Algunos han afirmado incluso que los defensores de tal sistema son unos solemnes hipócritas, porque olvidan (o aparentan olvidar) que los grupos sociales que más contribuyeron a su desarrollo en la época moderna -única de la cual aspiro a hablar en estos momentos- pretendieron que era universalmente válido cuando, en rigor, lo único que hacían era defender sus propios intereses (de "clase", por supuesto). Según tales críticos, el sistema democrático no tiene precedencia sobre ningún otro, incluyendo los dictatoriales y los totalitarios, que, "por lo menos", no son hipócritas -salvo en un punto que los críticos de la democracia pura y simple suelen olvidar: que también ellos, incluso los más despóticos, han pretendido ser democráticos. Siempre cabe exclamar algo así como: "¡Qué le vamos a hacer si el 'pueblo' necesita una dictadura para alcanzar la libertad!", pero la cusa suena a tan grotesco que mejor es callarse.
== == ==
Ejercicio planteado A ▸ Copia las líneas de los registros desde el principio hasta la línea que contiene "genus: Acacia", ambas incluidas.
Los registros no guardan ninguna relación con el texto.

[Registros de origen]
== == ==
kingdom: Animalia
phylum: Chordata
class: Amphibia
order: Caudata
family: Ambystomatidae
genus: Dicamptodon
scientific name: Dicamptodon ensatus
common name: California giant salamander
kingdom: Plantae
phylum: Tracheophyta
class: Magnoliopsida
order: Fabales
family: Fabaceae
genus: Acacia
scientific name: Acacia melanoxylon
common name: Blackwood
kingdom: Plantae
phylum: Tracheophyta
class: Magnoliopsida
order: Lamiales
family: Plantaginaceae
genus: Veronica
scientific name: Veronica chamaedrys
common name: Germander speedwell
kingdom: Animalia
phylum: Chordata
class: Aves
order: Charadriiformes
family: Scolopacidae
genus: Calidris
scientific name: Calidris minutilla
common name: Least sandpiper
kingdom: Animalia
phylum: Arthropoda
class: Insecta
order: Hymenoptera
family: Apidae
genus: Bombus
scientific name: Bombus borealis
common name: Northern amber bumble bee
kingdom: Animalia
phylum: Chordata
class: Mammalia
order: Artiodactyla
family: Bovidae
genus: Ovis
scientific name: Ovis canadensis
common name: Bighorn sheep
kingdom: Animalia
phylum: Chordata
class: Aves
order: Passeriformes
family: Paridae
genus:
== == ==
Ejercicio planteado B ▸ Según el texto sobre la democracia, ¿qué han pretendido ser también los regímenes dictatoriales y totalitarios, incluso los más despóticos?

Respuesta correcta A ▸
kingdom: Animalia
phylum: Chordata
class: Amphibia
order: Caudata
family: Ambystomatidae
genus: Dicamptodon
scientific name: Dicamptodon ensatus
common name: California giant salamander
kingdom: Plantae
phylum: Tracheophyta
class: Magnoliopsida
order: Fabales
family: Fabaceae
genus: Acacia

Respuesta correcta B ▸ Han pretendido ser democráticos.